Ecuador was left with gargantuan debts to China under draconian
conditions. Much of today’s debt are anticipated sales of oil exports with high
interest rates; future oil exports are already compromised to China.
Many
infrastructure projects were Chinese loans were channeled under strict
conditions of “buying Chinese” with little or no room for actual opportunities
to boost national industry.
In addition, the overspending spree under the guise
of Chinese investment has negatively impacts any future industrial policy and
has lasting consequences for social programs and the real possibility of an
Ecuadorian welfare state.
The reliance on oil to secure fast cash expanded the extractive frontier without environmental standards or prior consultation of indigenous peoples, provoking many social conflicts.

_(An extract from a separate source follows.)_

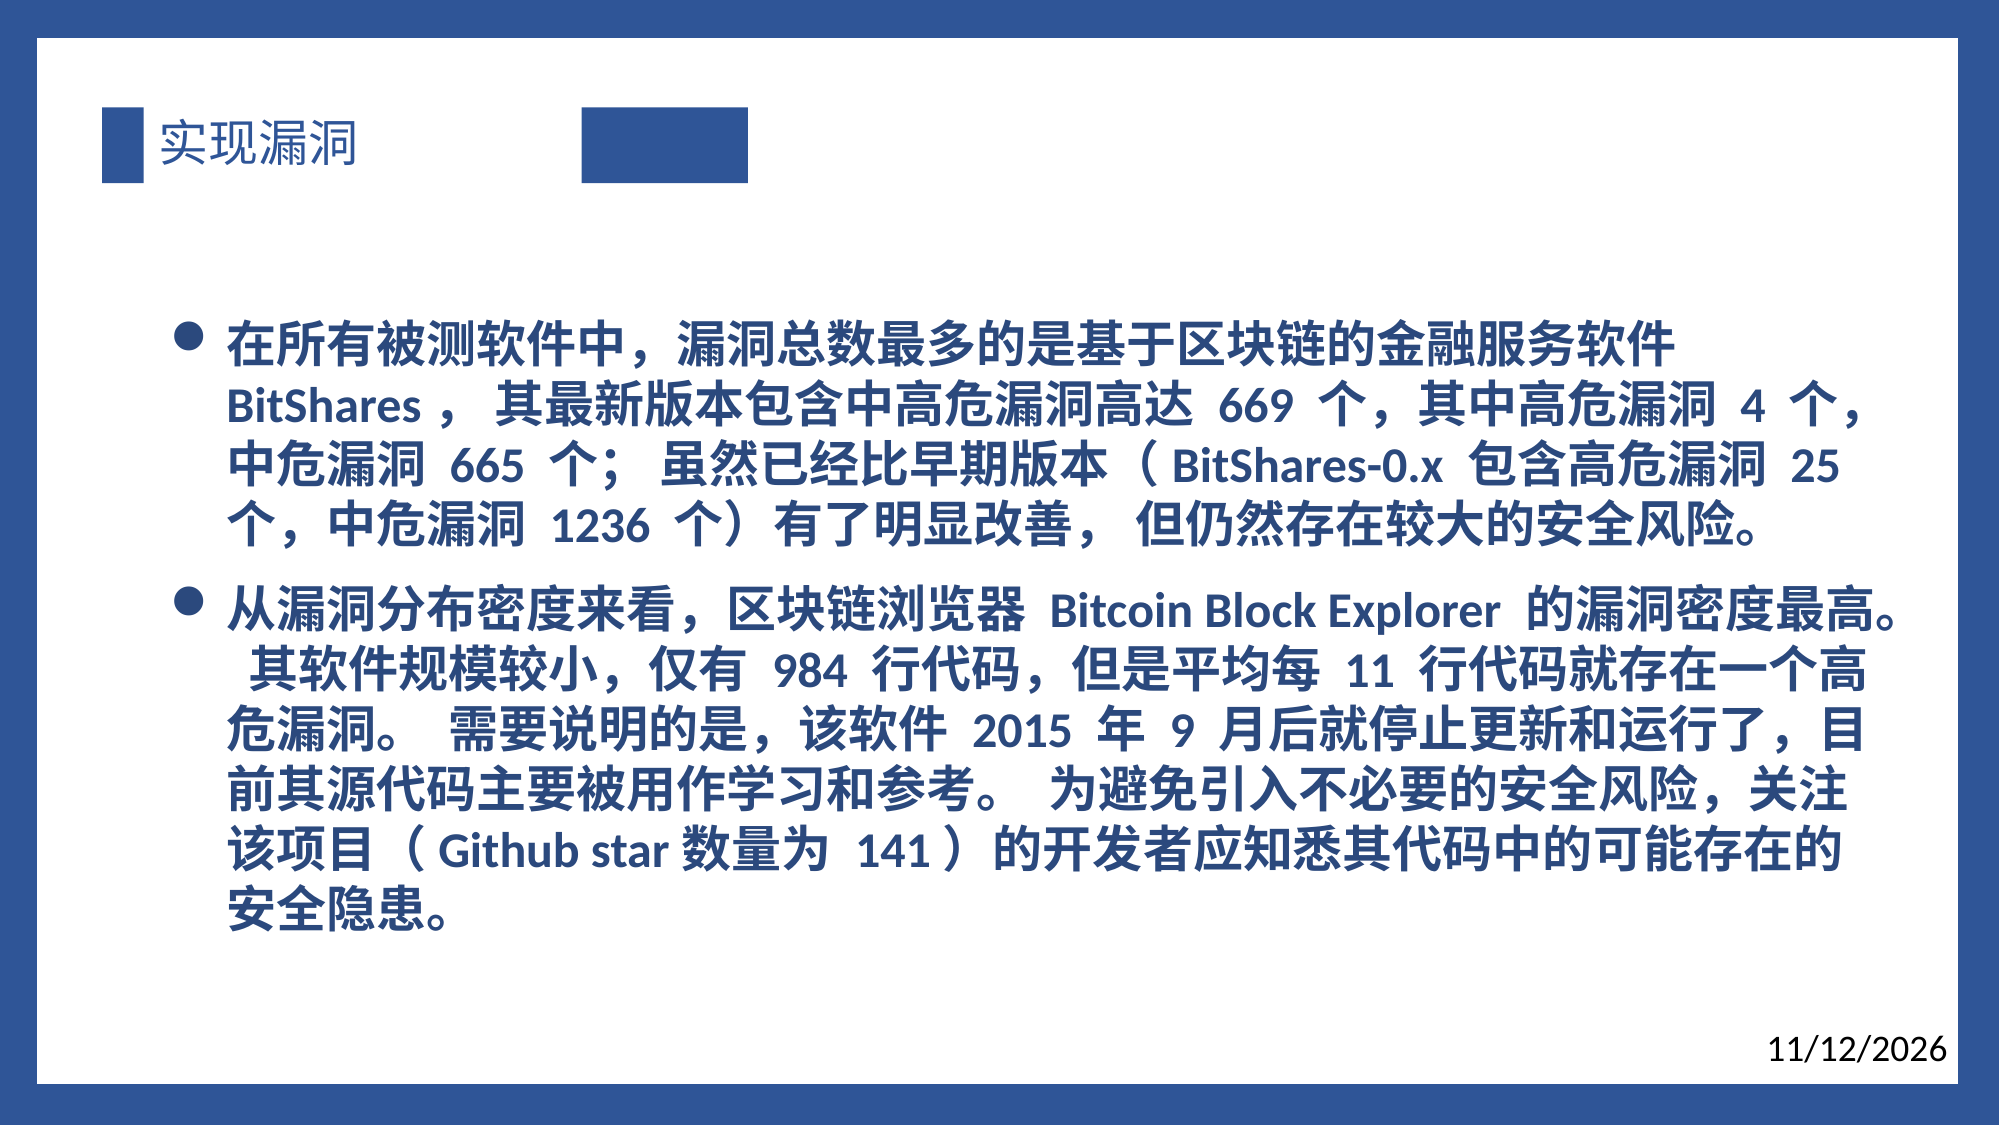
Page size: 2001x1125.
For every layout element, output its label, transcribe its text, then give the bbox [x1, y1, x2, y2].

text_box 2017/1/7 [1751, 1016, 2000, 1077]
text_box 在所有被测软件中，漏洞总数最多的是基于区块链的金融服务软件 BitShares， 其最新版本包含中高危漏洞高达 669 个，其中高危漏洞 4 个，中危漏洞 665 个； 虽然已经比早期版本（BitShares-0.x 包含高危漏洞 25 个，中危漏洞 1236 个）有了明显改善， 但仍然存在较大的安全风险。 从漏洞分布密度来看，区块链浏览器 Bitcoin Block Explorer 的漏洞密度最高。 其软件规模较小，仅有 984 行代码，但是平均每 11 行代码就存在一个高危漏洞。 需要说明的是，该软件 2015 年 9 月后就停止更新和运行了，目前其源代码主要被用作学习和参考。 为避免引入不必要的安全风险，关注该项目（Github star数量为 141）的开发者应知悉其代码中的可能存在的安全隐患。 [155, 304, 1902, 945]
title 实现漏洞 [143, 107, 582, 184]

Corruption scandals plagued most development projects
The reliance on oil to secure fast cash expanded the extractive
frontier without environmental standards or prior consultation of indigenous
peoples, provoking many social conflicts.

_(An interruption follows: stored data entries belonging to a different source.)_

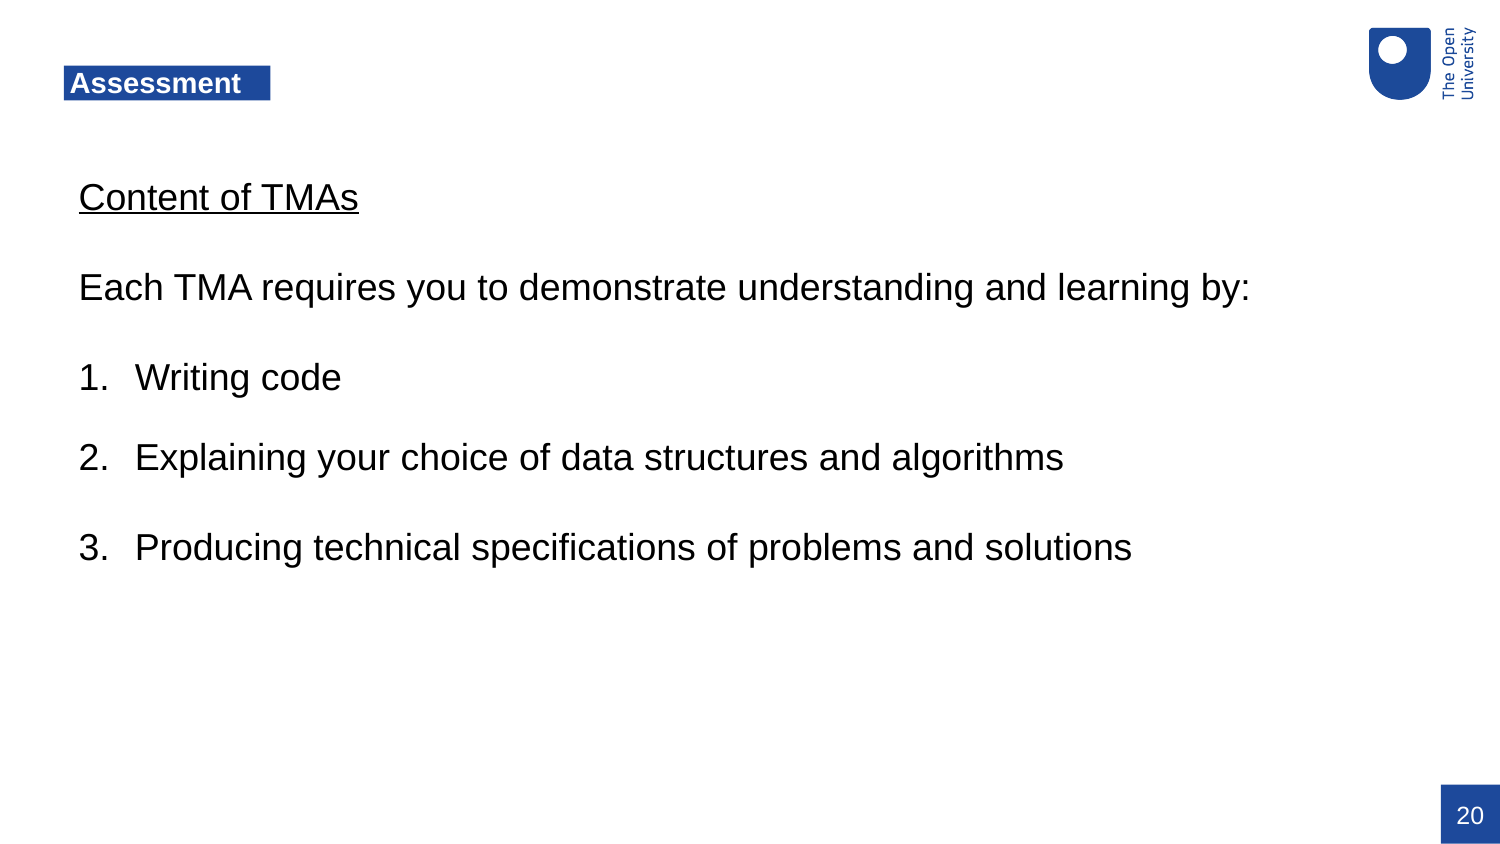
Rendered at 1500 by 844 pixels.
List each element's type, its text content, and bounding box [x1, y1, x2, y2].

title Assessment [63, 65, 271, 101]
text_box Content of TMAs Each TMA requires you to demonstrate understanding and learning by: Writing code Explaining your choice of data structures and algorithms Producing technical specifications of problems and solutions [63, 165, 1367, 575]
picture [1369, 27, 1476, 100]
slide_number 20 [1440, 784, 1500, 844]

The goal was to drill Ecuador’s way
into development, and those who resisted were accused of being “beggars sitting
on gold” delaying the nation. This urge for natural resources accentuated
colonial dynamics of land dispossession.
During his decade in office, Correa
doubled the license to extractive industries, which passed from 6% to 12% of
national territory.
There was never prior consultation: ancestral territories
were licensed to multinational corporations, especially from China, without
respecting constitutional and international collective rights to inform and
consult Indigenous peoples.
The Mining Law was crucial in articulating land dispossession for the
sake of extractive development. The five strategic projects for gold and copper
mega-mining- three in the highlands and two in Amazonia- contaminated rivers
and fueled conflict.
Lawfare was key to protect foreign investments in
extractive industries, and criminalization was harsher against nature
defenders. The Water Law and the Land Law confirmed a massive land grab
orchestrated by the Citizen Revolution.
The first authorized the
commodification of water, enabling Nestlé to build its largest water-bottle
plant in all Latin America in the foothills of the Cotopaxi. The second opened
the land grab to foreign capital, permitted foreign capital to buy vast lands
for industrial monoculture.
These policies subjecting territories to foreign extractive industries
were accompanied by a racist rhetoric. In addition to using legal warfare,
President Correa treated Indigenous authorities as savages, caveman, violent,
terrorists, and retarded during his national broadcasts.
For most Indigenous
communities, the Revolution was not associated with their understandings of sumak kawsay (living well), but with
violent dispossession, further exclusion, and toxic contamination.
Conclusion
There is little to celebrate from Ecuador’s pinktide. A first
desolating conclusion is that the authoritarian turn has legitimized voices on
the political Right, which became defender of basic human rights gaining the
electoral support of various Indigenous leaders.
A second one is that the Left
has not achieved the inequality reduction it has claimed. Worst, it has
devastated the system of welfare and left the country economically broken. A
third one, is that the Left relied on extractive models of development that
accentuated colonial dynamics of dispossession.
The Citizen Revolution strengthened the state at the detriment of the
public, and its authoritarian hand is now considered the most repressive in the
country’s history. Today, Correa is facing trial for crimes of state, and
nobody dares identifying with the Left anymore.